→ **Check your understanding**
• a. Translate this sentence from the post about a father into Spanish: "Maybe this is a week for remembrances."
• b. Answer from the post about a father:
(i) Who is the father of the writer's closest school friend?
(ii) What does the word "Dad" remind the writer of?
(iii) What was the writer's father when he retired from public service?
• c. Print the part of the post about a father starting at "He was not and" and ending at "and being honest.".

→ **Excerpted text**
....
10 November 2011

Notes for a father-poem

'The sky does not become less private although it belongs to everyone else' -- Gamini Seneviratne
Maybe this is a week for remembrances.  Although not exactly planned it so happens that certain things arrive in clusters.  Last morning and the whole of yesterday I was thinking of a friend’s father.  B.S. Goonewardena is the father of my closest school friend, Kanishka.  I met him a few days ago and a couple of things he said made me want to write about him.  In fact I had decided that I would write about him today.   

A few minutes ago, though, having read my earlier post, about love, doors and door-less love, which was in a way a tribute to mothers and motherhood, an appreciative friend sent a long thank-you note, followed by this after-thought: ‘It would be nice to read a nice article about your dad too someday. I am sure you have written and I haven't seen it. But if you have one please share on fb or something. Just a small request.’

Dad?  No, he was, is and always will be Appachchi.  ‘Dad’ reminds me of a Bud Light ad of the nineties where ‘Bud light Johnny’ on a fishing trip with his father and brother, turns to the old man and tries to catch his father’s attention in the manner of a 12 year old asking for pocket money.

‘Dad…,’ he starts.  Then he gets all emotional and tongue-tied (for reasons that quickly become apparent): ‘Dad….you are my dad…’ he goes (that’s news!).  ‘Dad…you are my dad….and I love you man,’ he blurts out with scripted voice-break.  The old man is not impressed: ‘you are not getting my Bud Light, Johnny!’  

He was not and is not and will never be ‘dad’, with or without Bud Light or any other kind of drink, alcoholic or otherwise.  He was a workaholic.  Still is.  When he retired from public service he was the last ‘CCS man’.  Some admired him, many respected, quite a few feared him and some despised him.  He made people uncomfortable just by being; being himself, being committed to his work and being honest.
....
→ **Input data**
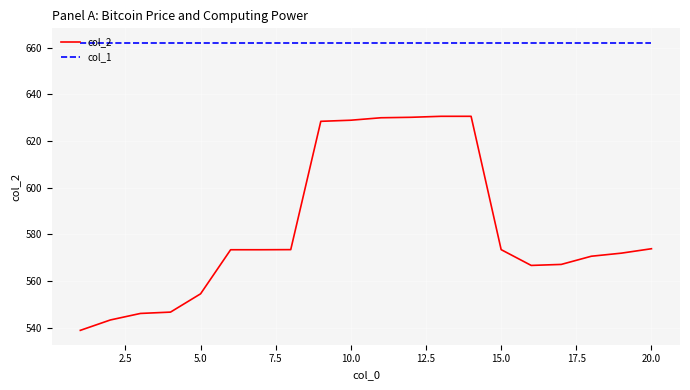

Rank the series by their maximum value, from lowest to highest.

col_2, col_1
....
→ **Expected outputs**
• a. Tal vez esta sea una semana de recuerdos.

• b.
(i) B.S. Goonewardena
(ii) A Bud Light ad of the nineties
(iii) The last "CCS man"

• c.
He was not and is not and will never be ‘dad’, with or without Bud Light or any other kind of drink, alcoholic or otherwise.  He was a workaholic.  Still is.  When he retired from public service he was the last ‘CCS man’.  Some admired him, many respected, quite a few feared him and some despised him.  He made people uncomfortable just by being; being himself, being committed to his work and being honest.